═══ Provided material ═══

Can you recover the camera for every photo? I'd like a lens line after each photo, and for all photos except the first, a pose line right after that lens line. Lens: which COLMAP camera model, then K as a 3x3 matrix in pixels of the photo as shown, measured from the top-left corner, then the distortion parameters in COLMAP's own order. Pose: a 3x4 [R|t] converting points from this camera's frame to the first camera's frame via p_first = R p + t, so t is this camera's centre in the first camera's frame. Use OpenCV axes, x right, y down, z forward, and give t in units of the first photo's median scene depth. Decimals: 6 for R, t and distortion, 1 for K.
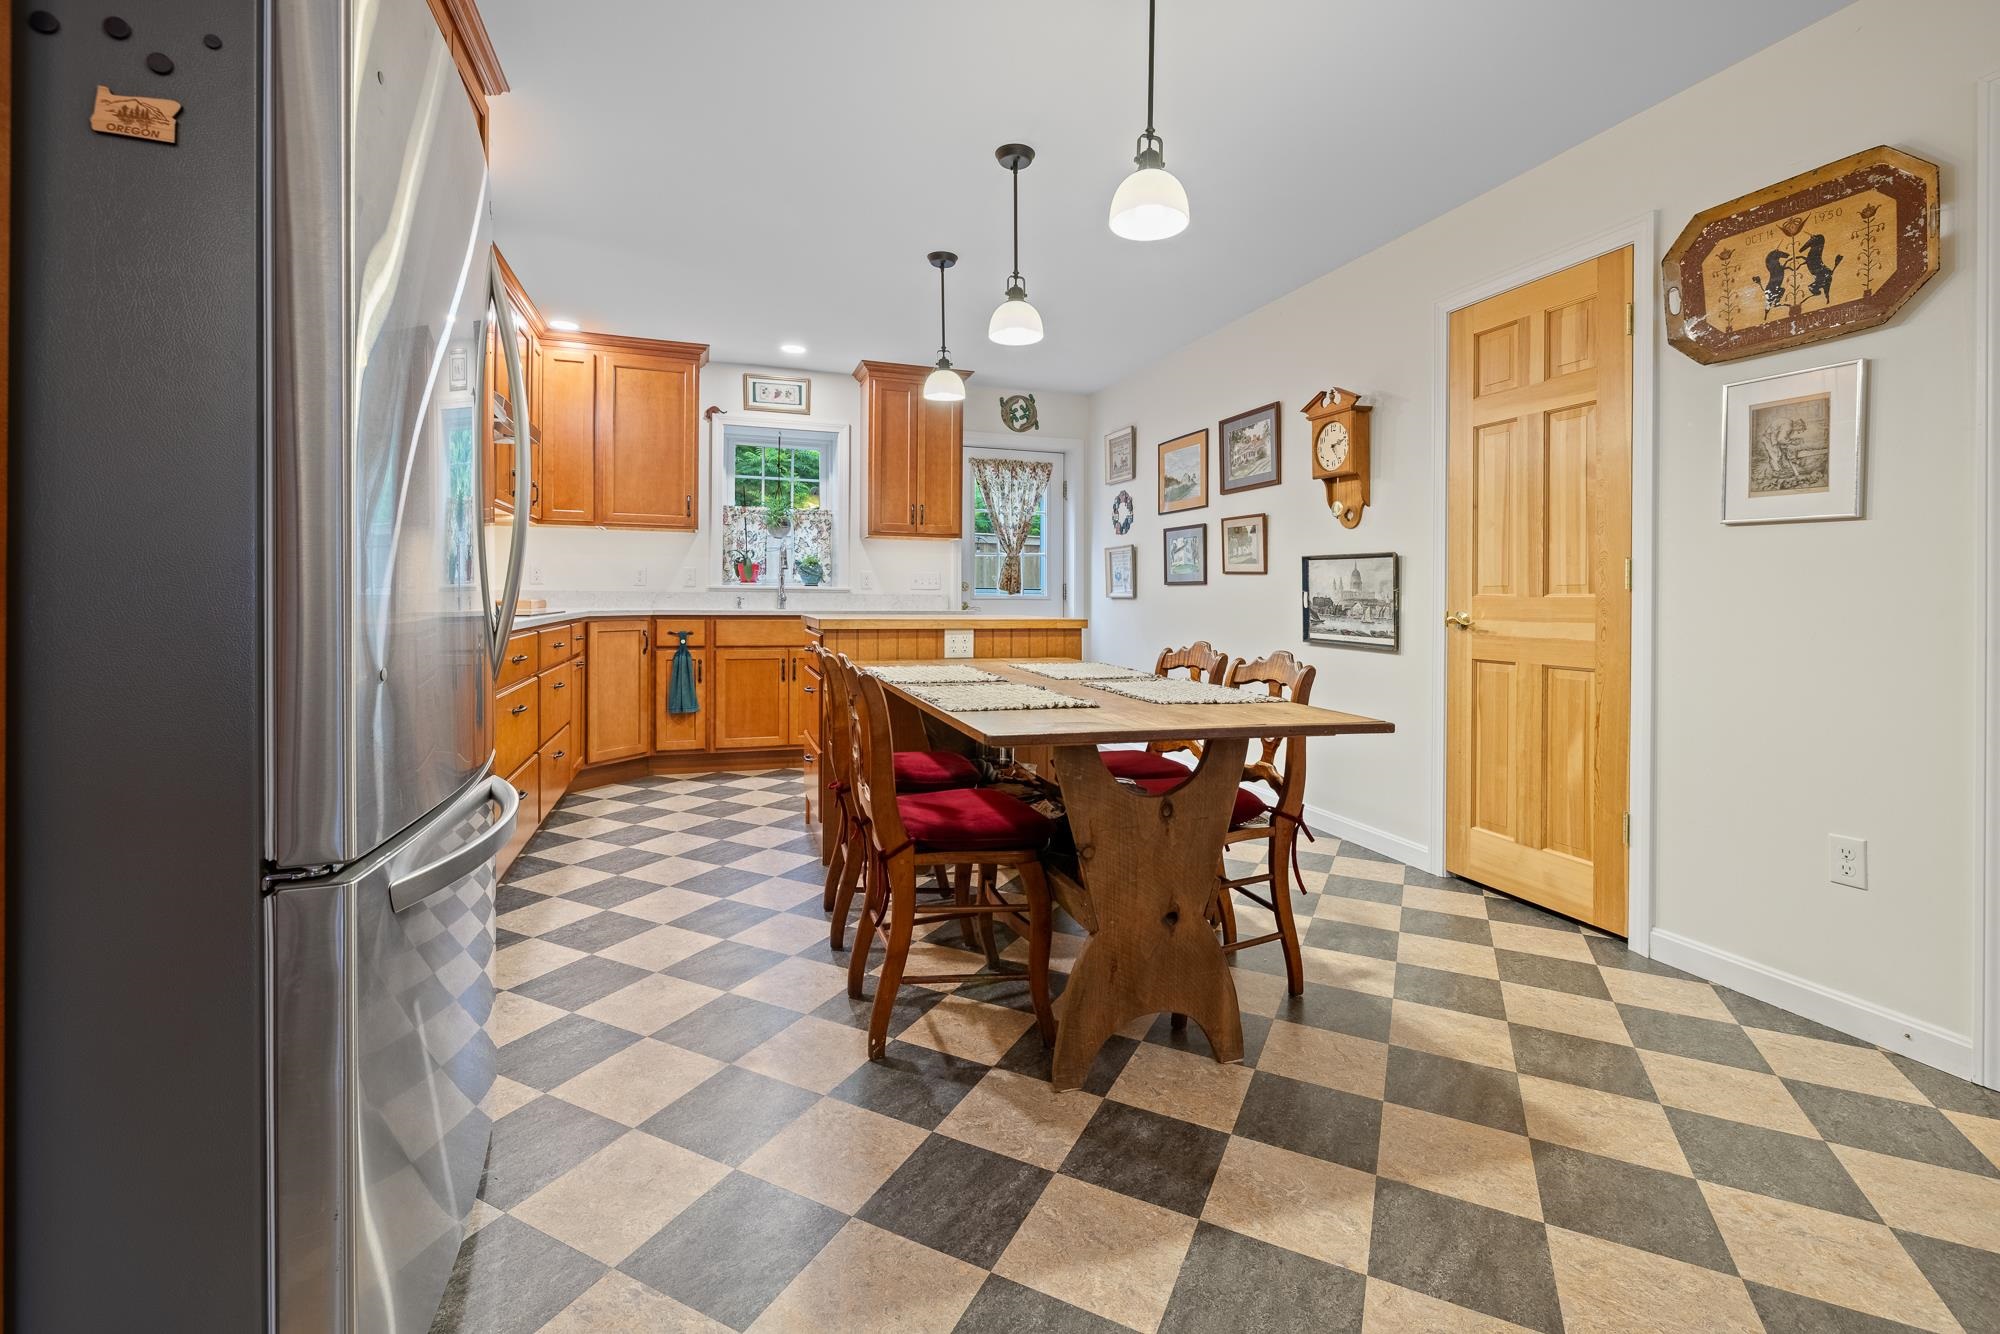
lens RADIAL K [[865.0, 0, 996.6], [0, 865.0, 608.9], [0, 0, 1]] dist [-0.002599, 0.000155]
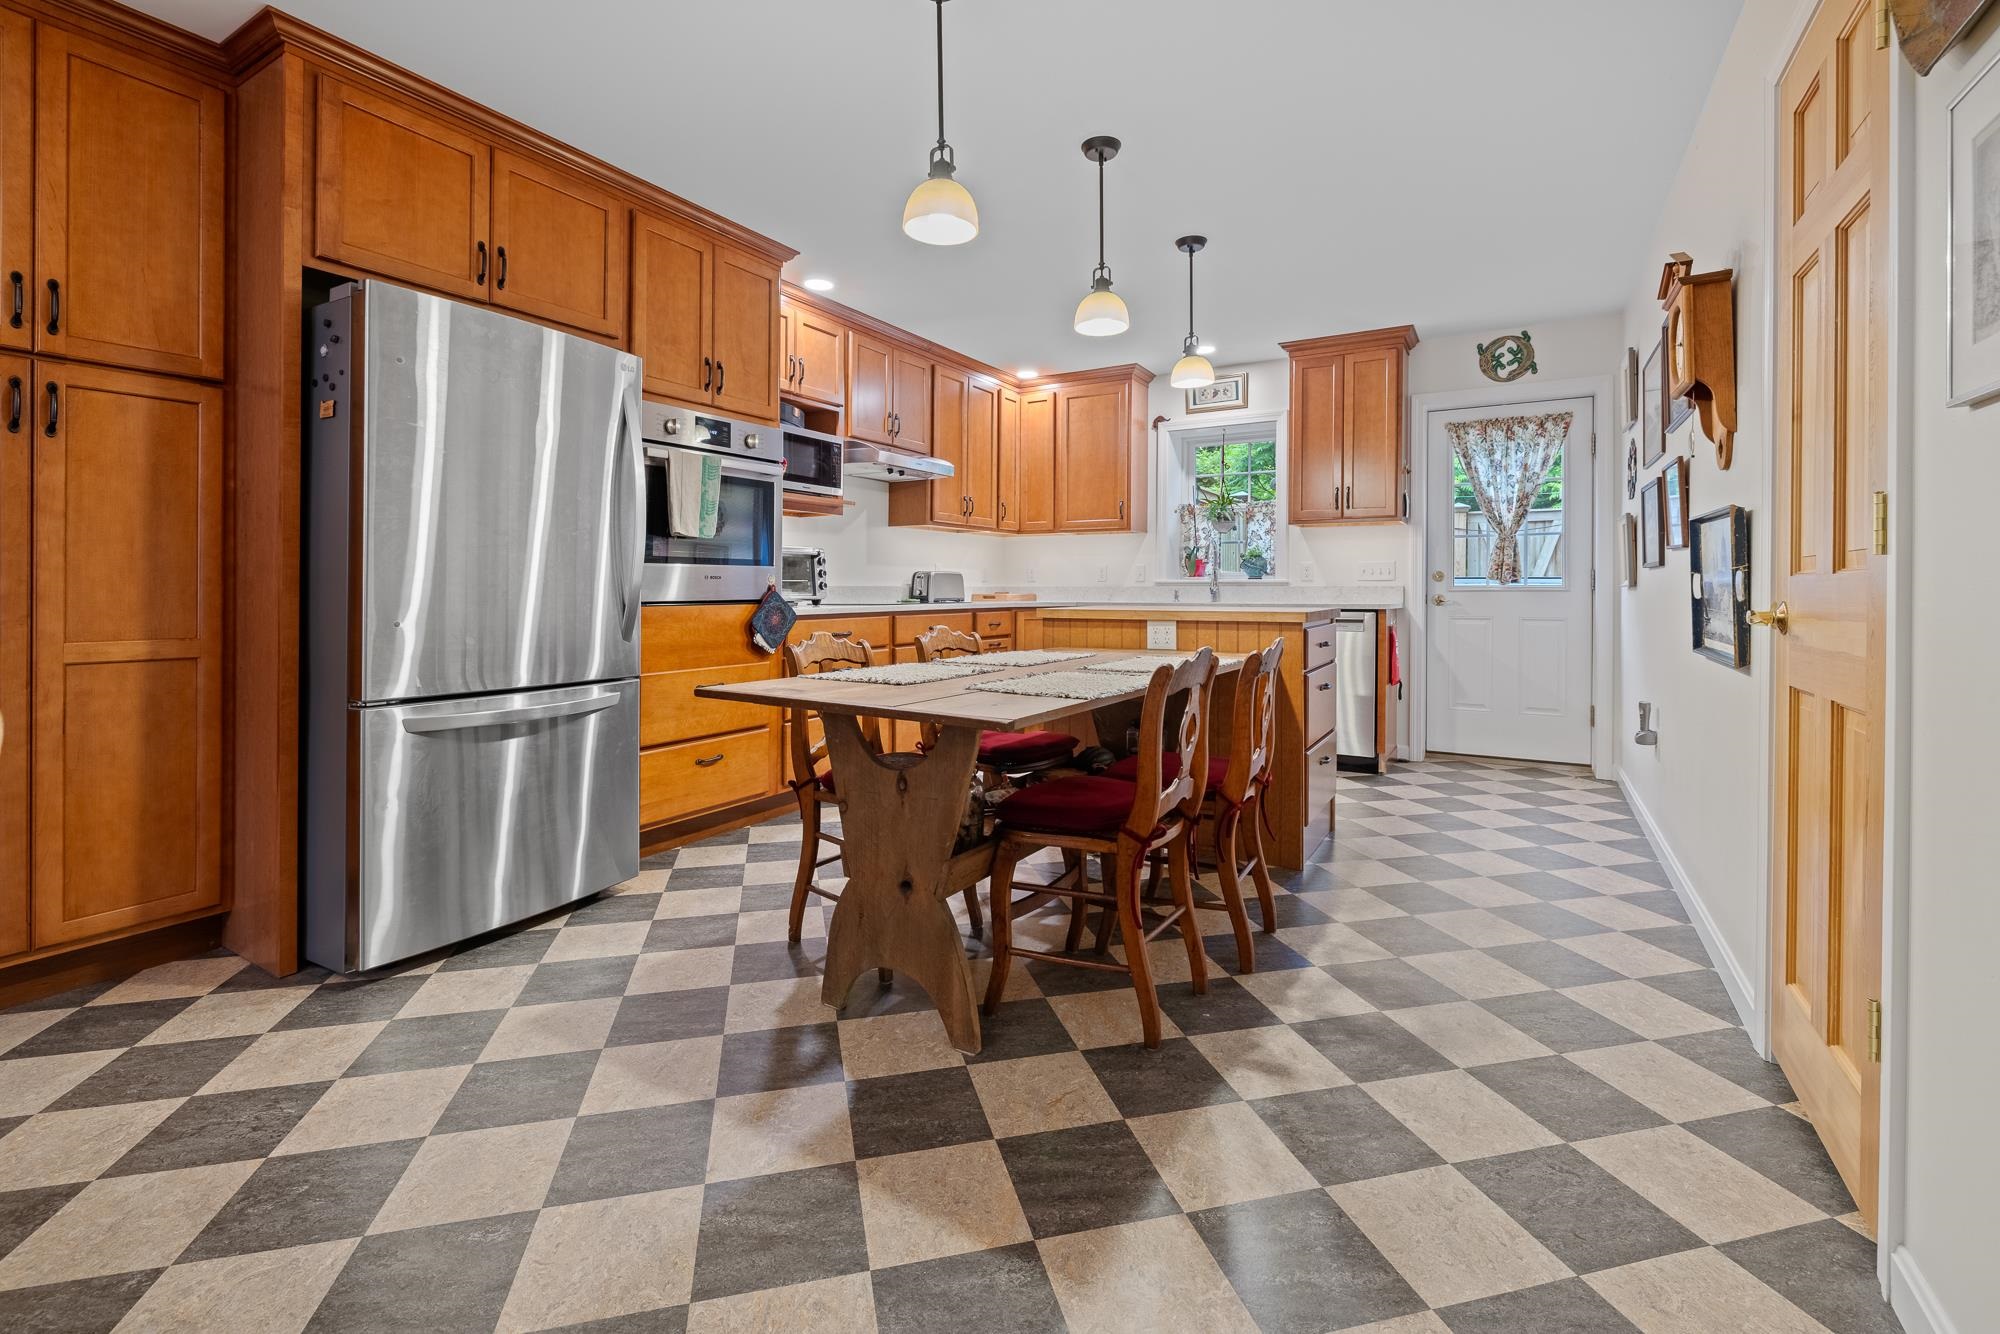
lens RADIAL K [[865.0, 0, 981.3], [0, 865.0, 598.5], [0, 0, 1]] dist [-0.002599, 0.000155]
pose [[0.646175, -0.002689, -0.763184, 0.387453], [-0.003400, 0.999974, -0.006402, 0.003543], [0.763182, 0.006732, 0.646149, 0.137202]]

═══

Any picture in the listing above gets left out; output the rest exactly.

Can you recover the camera for every photo? I'd like a lens line after each photo, and for all photos except the first, a pose line right after that lens line. Lens: which COLMAP camera model, then K as a 3x3 matrix in pixels of the photo as shown, measured from the top-left corner, then the distortion parameters in COLMAP's own order. Pose: a 3x4 [R|t] converting points from this camera's frame to the first camera's frame via p_first = R p + t, so t is this camera's centre in the first camera's frame. Use OpenCV axes, x right, y down, z forward, and give t in units of the first photo's median scene depth. Decimals: 6 for R, t and distortion, 1 for K.
lens RADIAL K [[865.0, 0, 996.6], [0, 865.0, 608.9], [0, 0, 1]] dist [-0.002599, 0.000155]
lens RADIAL K [[865.0, 0, 981.3], [0, 865.0, 598.5], [0, 0, 1]] dist [-0.002599, 0.000155]
pose [[0.646175, -0.002689, -0.763184, 0.387453], [-0.003400, 0.999974, -0.006402, 0.003543], [0.763182, 0.006732, 0.646149, 0.137202]]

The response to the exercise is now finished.